** Opening Selected passage block **

Andrew-Dickinson / nyct-gtfs

Real-time NYC subway data parsing for humans
MIT License
79 stars 12 forks source link

NYCT-GTFS - Real-time NYC subway data parsing for humans

Contributors Forks Stargazers Issues MIT License

This python library provides a human-friendly, native python interface for dealing with the NYCT Subway data published by the MTA. By default, this data is provided in a protobuf-encoded format called GTFS-realtime, which further has NYCT-specific customization. This is quite difficult to parse, and requires a lot of boilerplate to do even very simple queries.

However, with NYCT-GTFS, you can access and query this data in just a few lines of Python:

>>> from nyct_gtfs import NYCTFeed

# Load the realtime feed from the MTA site
>>> feed = NYCTFeed("1")

# Get all 123 trains currently underway to Times Sq-42 St
>>> trains = feed.filter_trips(line_id=["1", "2", "3"], headed_for_stop_id=["127N", "127S"], underway=True)

# Let's look closer at the first train included in the filter above:
>>> str(trains[0])
'Northbound 1 to Van Cortlandt Park-242 St, departed origin 22:20:00, Currently INCOMING_AT 34 St-Penn Station, last update at 22:34:11'

# We can extract each of these details programatically as well,
# to get arrival time information for the next station (which in this case is 34th St-Penn Station):
>>> trains[0].stop_time_updates[0].arrival
datetime.datetime(2021, 11, 26, 22, 34, 51)

** Closing Selected passage block **
** Opening Available data block **

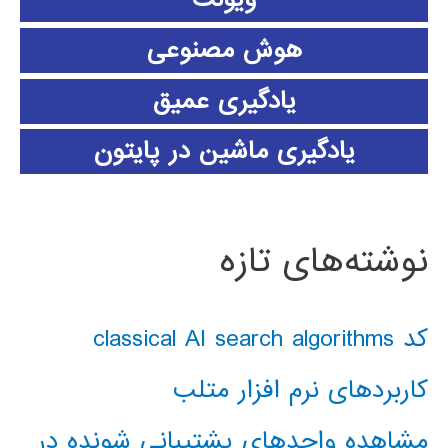
هوش مصنوعی
یادگیری عمیق
یادگیری ماشین در پایتون
نوشته‌های تازه
کد classical AI search algorithms
کاربردهای نرم افزار متلب
مشاهده واحدهای پشتیبانی شونده در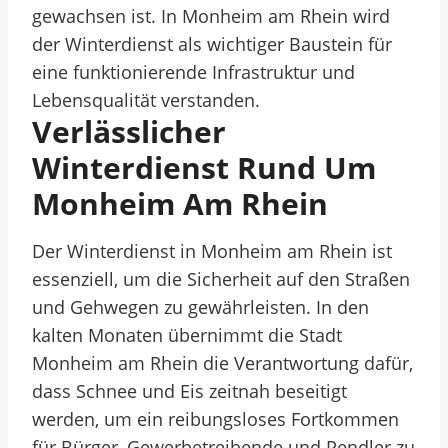
gewachsen ist. In Monheim am Rhein wird
der Winterdienst als wichtiger Baustein für
eine funktionierende Infrastruktur und
Lebensqualität verstanden.
Verlässlicher
Winterdienst Rund Um
Monheim Am Rhein
Der Winterdienst in Monheim am Rhein ist
essenziell, um die Sicherheit auf den Straßen
und Gehwegen zu gewährleisten. In den
kalten Monaten übernimmt die Stadt
Monheim am Rhein die Verantwortung dafür,
dass Schnee und Eis zeitnah beseitigt
werden, um ein reibungsloses Fortkommen
für Bürger, Gewerbetreibende und Pendler zu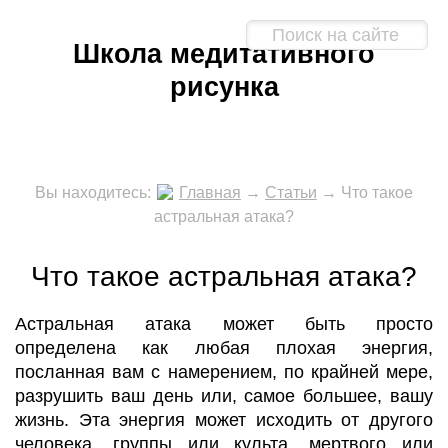
Школа медитативного
рисунка
Вы находитесь:
Главная
→
Статьи
→
Что такое
астральная атака?
Что такое астральная атака?
Астральная атака может быть просто
определена как любая плохая энергия,
посланная вам с намерением, по крайней мере,
разрушить ваш день или, самое большее, вашу
жизнь. Эта энергия может исходить от другого
человека, группы или культа, мертвого или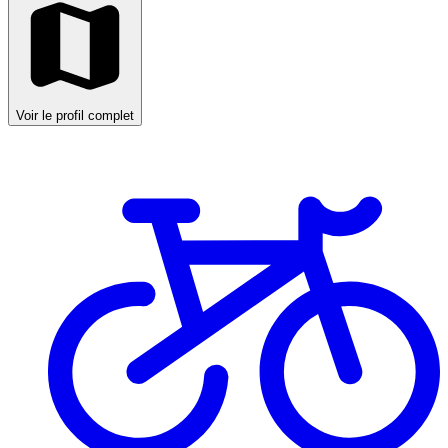
Voir le profil complet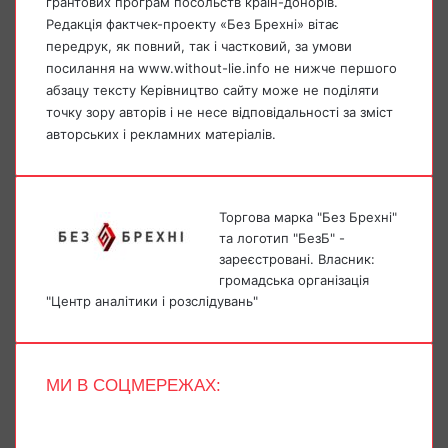
грантових програм посольств країн-донорів.
Редакція фактчек-проекту «Без Брехні» вітає
передрук, як повний, так і частковий, за умови
посилання на www.without-lie.info не нижче першого
абзацу тексту Керівництво сайту може не поділяти
точку зору авторів і не несе відповідальності за зміст
авторських і рекламних матеріалів.
Торгова марка "Без Брехні"
та логотип "БезБ" -
зареєстровані. Власник:
громадська організація
"Центр аналітики і розслідувань"
МИ В СОЦМЕРЕЖАХ:
Facebook
X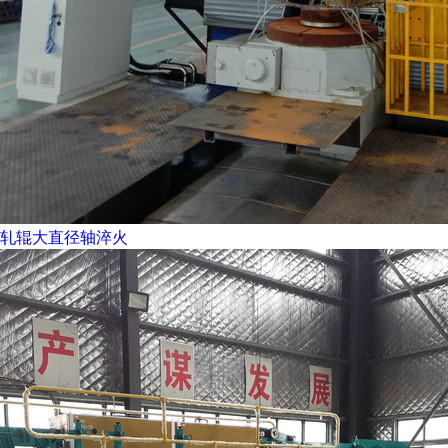
轧辊大直径轴淬火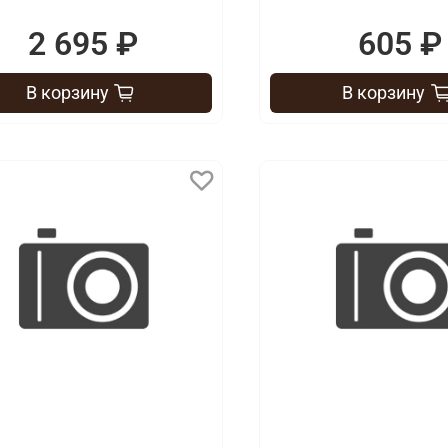
2 695 ₽
605 ₽
В корзину
В корзину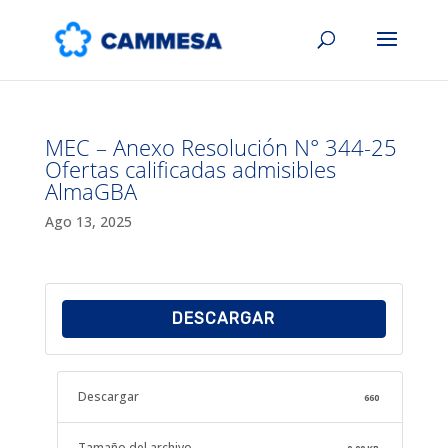
MEC – Anexo Resolución N° 344-25
Ofertas calificadas admisibles
AlmaGBA
Ago 13, 2025
DESCARGAR
Descargar
660
Tamaño del archivo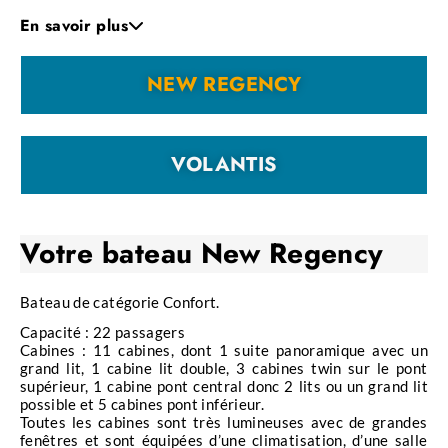
d’Or » à l’organisation géographique triangulaire
En savoir plus
des trois
sites incontournables des îles
Brothers, Daedalus et Elphinstone
.
NEW REGENCY
En partance d’Hurghada ou de Port Galep, vous
plongerez sur certains des plus beaux récifs
coralliens et tombants d’Égypte, très réputés à
l’international et uniquement accessibles en
VOLANTIS
croisières pour la plupart des sites.
Que ce soit sur les récifs d’Elphinstone, de
Daedalus ou sur les deux petites îles de
Big
Votre bateau
New Regency
Brother
et de
Small Brother
, vous plongerez sur
de larges
plateaux et jardins de coraux
à
Bateau de catégorie Confort.
différentes profondeurs, ainsi que sur
des
tombants vertigineux
recouverts d’une belle
Capacité : 22 passagers
Cabines : 11 cabines, dont 1 suite panoramique avec un
faune et flore sous-marines. Malgré une
excellente
grand lit, 1 cabine lit double, 3 cabines twin sur le pont
visibilité
, il est presque difficile d’apercevoir les
supérieur, 1 cabine pont central donc 2 lits ou un grand lit
fonds sableux où prennent racines ces murs
possible et 5 cabines pont inférieur.
Toutes les cabines sont très lumineuses avec de grandes
abrupts. Vous apprécierez la grande diversité des
fenêtres et sont équipées d’une climatisation, d’une salle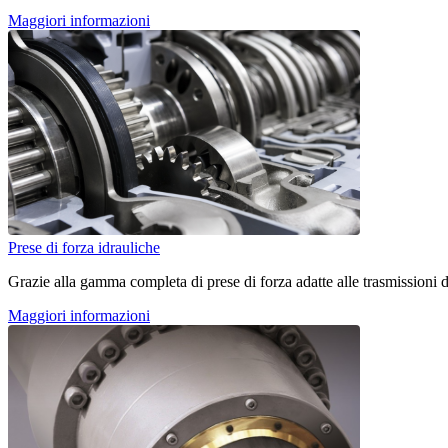
Maggiori informazioni
Prese di forza idrauliche
Grazie alla gamma completa di prese di forza adatte alle trasmissioni d
Maggiori informazioni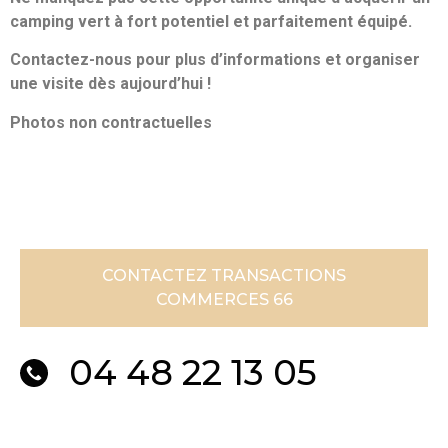
camping vert à fort potentiel et parfaitement équipé.
Contactez-nous pour plus d’informations et organiser
une visite dès aujourd’hui !
Photos non contractuelles
CONTACTEZ TRANSACTIONS
COMMERCES 66
04 48 22 13 05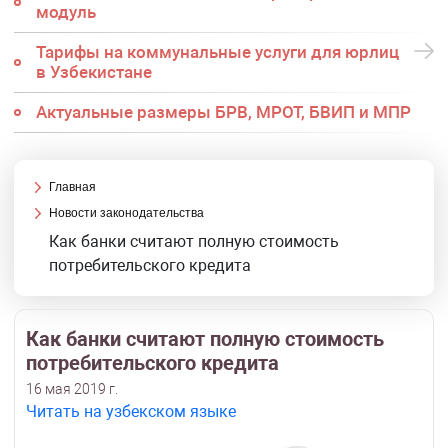
модуль
Тарифы на коммунальные услуги для юрлиц
в Узбекистане
Актуальные размеры БРВ, МРОТ, БВИП и МПР
Главная
Новости законодательства
Как банки считают полную стоимость
потребительского кредита
Как банки считают полную стоимость
потребительского кредита
16 мая 2019 г.
Читать на узбекском языке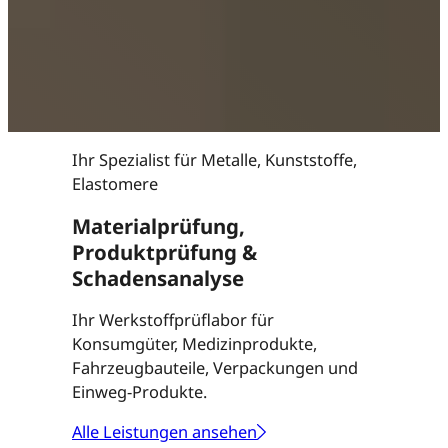
Ihr Spezialist für Metalle, Kunststoffe,
Elastomere
Materialprüfung,
Produktprüfung &
Schadensanalyse
Ihr Werkstoffprüflabor für
Konsumgüter, Medizinprodukte,
Fahrzeugbauteile, Verpackungen und
Einweg-Produkte.
Alle Leistungen ansehen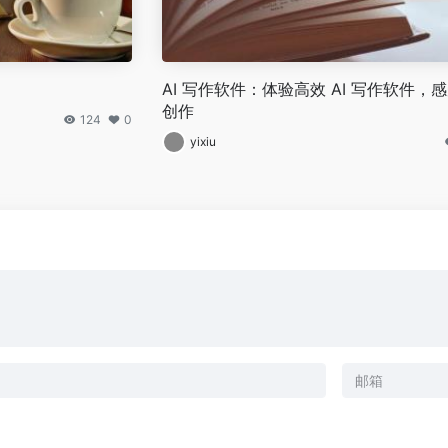
AI 写作软件：体验高效 AI 写作软件，
创作
124
0
yixiu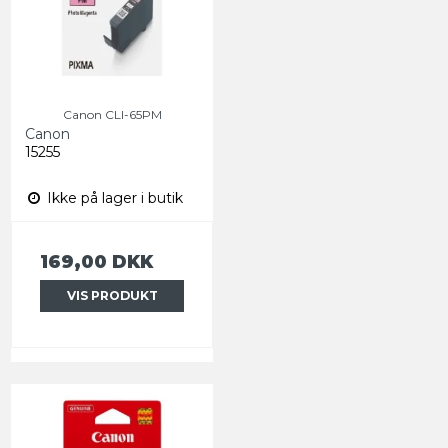
Canon CLI-65PM
Canon
15255
Ikke på lager i butik
169,00 DKK
VIS PRODUKT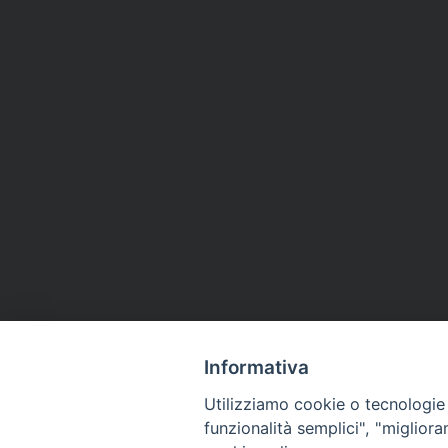
Informativa
Utilizziamo cookie o tecnologie s
funzionalità semplici", "miglior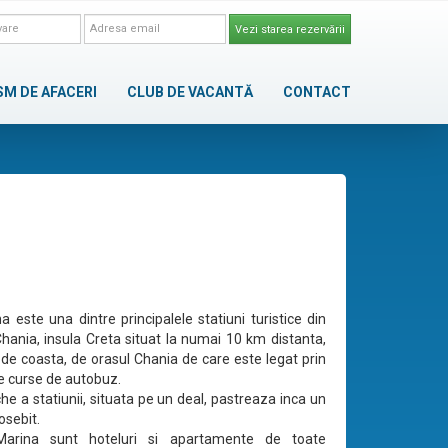
Vezi starea rezervării
SM DE AFACERI
CLUB DE VACANTĂ
CONTACT
a este una dintre principalele statiuni turistice din
hania, insula Creta situat la numai 10 km distanta,
de coasta, de orasul Chania de care este legat prin
 curse de autobuz.
he a statiunii, situata pe un deal, pastreaza inca un
sebit.
Marina sunt hoteluri si apartamente de toate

** Closing Available data block **

> Tasks and exercises
- A) Summarize the NYCT-GTFS library page in two sentences.
- B) Carry on the NYCT-GTFS library page from its last line of code output.

> List of answers
- A) NYCT-GTFS is a Python library that gives a human-friendly, native interface to the NYC subway data the MTA publishes, which by default comes in a protobuf-encoded format called GTFS-realtime with NYCT-specific customization. That format is hard to parse and needs a lot of boilerplate even for simple queries, but with the library a user can load the realtime feed, filter trains, and read arrival times in a few lines of Python.

- B)
# What about the next stop after that? Should be Times Square
>>> trains[0].stop_time_updates[1].stop_name
'Times Sq-42 St'

# And what time will it get there?
>>> trains[0].stop_time_updates[1].arrival
datetime.datetime(2021, 11, 26, 22, 36, 21)

See "Usage Examples" below for more examples of the data available.

Built With

Installation

Update Version 2.0.0: API keys are no longer required to access MTA GTFS feeds. Learn more.

  1. Install nyct-gtfs
    pip install nyct-gtfs
  2. Load the data feed

    from nyct_gtfs import NYCTFeed
    
    # Load the realtime feed from the MTA site
    feed = NYCTFeed("1")

Usage Examples

Get All Trip Data from the Feed

>>> from nyct_gtfs import NYCTFeed
>>> feed = NYCTFeed("B")

# Read all trip (train) information published to the BDFM feed 
>>> trains = feed.trips

>>> len(trains)
70

Filter Only Certain Trip Data from the Feed

>>> from nyct_gtfs import NYCTFeed
>>> feed = NYCTFeed("B")

# Read only D train information from the BDFM feed 
>>> trains = feed.filter_trips(line_id="D")
>>> len(trains)
26

# Read only D and M train information from the BDFM feed
>>> trains = feed.filter_trips(line_id=["D", "M"])
>>> len(trains)
43

# TODO

See NYCTFeed.filter_trips() for a complete listing of the filtering options available.

Read Trip/Train Metadata

>>> from nyct_gtfs import NYCTFeed
>>> feed = NYCTFeed("N")

# Read the first train from the feed
>>> train = feed.trips[0]

# Get human-readable summary of the train's status
>>> str(train)
"Southbound N to Coney Island-Stillwell Av, departed origin 15:12:00, Currently STOPPED_AT 20 Av, last update at 16:22:14"

# Get each piece of this information separately:
>>> train.direction
"S"

>>> train.route_id
"N"

>>> train.headsign_text
"Coney Island-Stillwell Av"

>>> train.departure_time
datetime.datetime(2021, 11, 27, 15, 21, 00)

>>> train.location
"N06S" # This is the stop ID corresponding to the southbound platform at 20 Av

>>> train.location_status
"STOPPED_AT"

>>> train.last_position_update
datetime.datetime(2021, 11, 27, 16, 22, 14)

See Trip for a full list of train metadata fields.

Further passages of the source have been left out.